A few years ago, people went to the cinema and then went to eat or have a drink to discuss the movie they had seen. Today the screen mostly moved to the house and discussions took place on social networks. But the film itself is no longer a subject of debate, but rather the way it is viewed, the platform chosen and the audience it is directed towards.
Last weekend, we watched on Netflix, from the cozy living room of the house, Don’t Look Up, the “critical of capitalism” right now, as it once was by Parasite and Joker. We love it. We enjoy this political, social, and cultural satire that mocks the ugliest of current capitalism, represented by animals as hideous as is plausible: political leaders who act as corporate puppets, businessmen who take their greed to achieve genocide, and deniers. Logic and science, vulgar journalists, a society that was managed by mathematical standards until the last second before the end of the world.
Officially, director Adam McKay dived into the disaster film Independence Day + the pessimistic erosion of democracy and this turned out. A very epidemic combination.
In addition to being an excellent actor, we loved the movie because it expressed in pictures and words some of the things we think about the world today.
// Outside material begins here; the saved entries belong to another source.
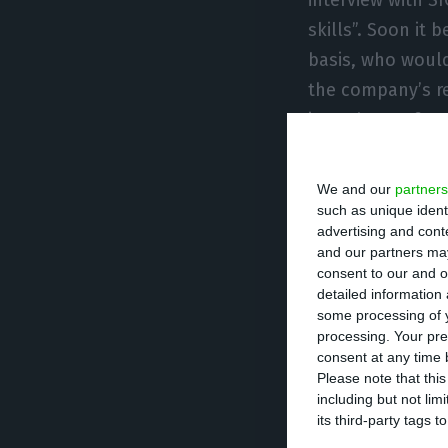
skills”. Soon i
basis, who woul
the company’s re
in exchange for 1
Ramiro Sequeira 
We and our
partners
selected to be, 
such as unique ident
advertising and con
chosen one, a s
and our partners may
consent to our and o
detailed information
The selection pr
some processing of y
completed by mid
processing. Your pre
present its restr
consent at any time b
Please note that thi
this first half 
including but not lim
such negative re
its third-party tags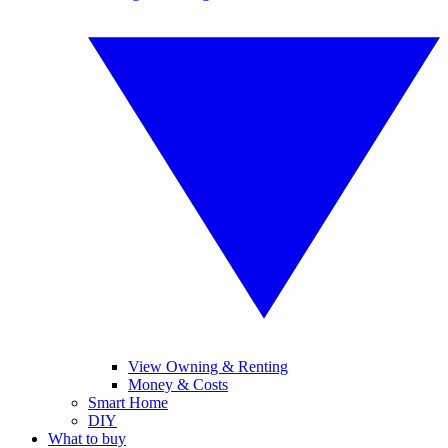
View Owning & Renting
Money & Costs
Smart Home
DIY
What to buy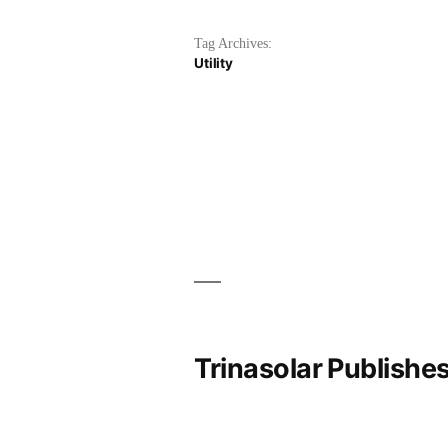
Tag Archives:
Utility
Trinasolar Publishe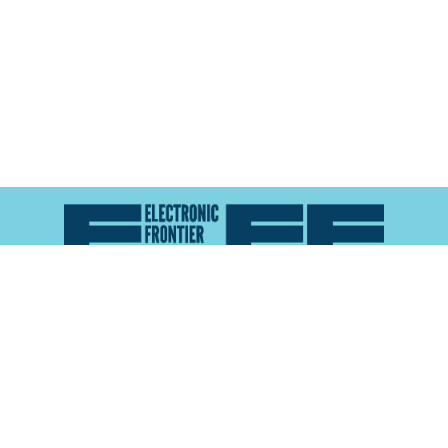
Atlas of Surveillance is a project of the
Electronic
Frontier Foundation
and the
Reynolds School of
Journalism at the University of Nevada, Reno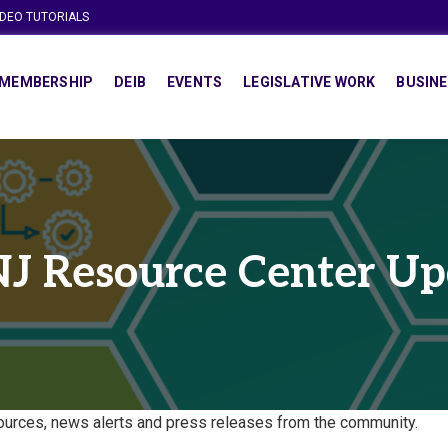
IDEO TUTORIALS
MEMBERSHIP
DEIB
EVENTS
LEGISLATIVE WORK
BUSINE
J Resource Center Up
urces, news alerts and press releases from the community.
It will be argued, for reasons that are very understandable from a cinematic perspective, that a good film should do the opposite or, at least, ascribe the approximate evaluation which is more “skin-deep” than the artistic: stirring up nuances, suggesting contrasts, tackling the narrative and visual intricacies that make the viewer comfortable.
The latter is exactly what you’re not looking for and doing – at least we – we needed to do. We just wanted our daily stupor, for which we sometimes don’t find words, to be reflected in the Sunday Night (No Football) movie on Netflix.
To enjoy a Sunday Night movie on Netflix, we recommend that fundamentalists in revolution (whether aesthetic or political) first understand the obvious philosophical objections to launching an anti-capitalist savage tank on a hypercapitalist platform, and then bracket them. .
The readings in this sense are multiple and can warm up sensitive pronouns. Because it already:
a) Savage capitalism will not fall for a hundred films or a hundred films that question it.
b) Neoliberalism works ‘best’ when no one is defending it – least of all art and culture. Rather, it needs to reinforce the dialectical tension within it: a discursive anti-capitalist who acts as an escape valve for a reality that has already been assumed and naturalized.
c) The system needs to create, both in reality and in imagination, monsters (Trump, Bolsonaro, Cast, the heroes of Don’t Look Up) that are so brutal that there is no way – at least from a good idea – outside of rationality – to identify with them, which paves the way The road finally caught up with the least brutal in their gestures, but just as predatory.
d) Netflix is one of the slogans of this “politically incorrect neoliberal,” the progressive branch, let’s say, which opposes the other “politically incorrect neoliberal,” i.e. anti-vaccine, pandemic deniers, etc.
But it turns out that, knowing all this, we would like to see in imagination, lightly, humor and excellent performance, this other thing which is difficult to explain in everyday life: that those who command are not those who really command, not even (or even less) in United State ; that the big media play a major role in the folly of a section of society; That social networking takes care of the rest.
Pleasure is secondary to indignation. It can include doses of masochism and end up being harmless because it all leads to the famous phrase attributed to Frederick Jameson: “It is easier to imagine the end of the world than the end of capitalism.”
But in the absence of tangible elements that would allow one to dream of changing the course of the global economy, it is a pleasure to shout out world stupidity and mean power with scientist Randall Mindy. It’s just catharsis. So far.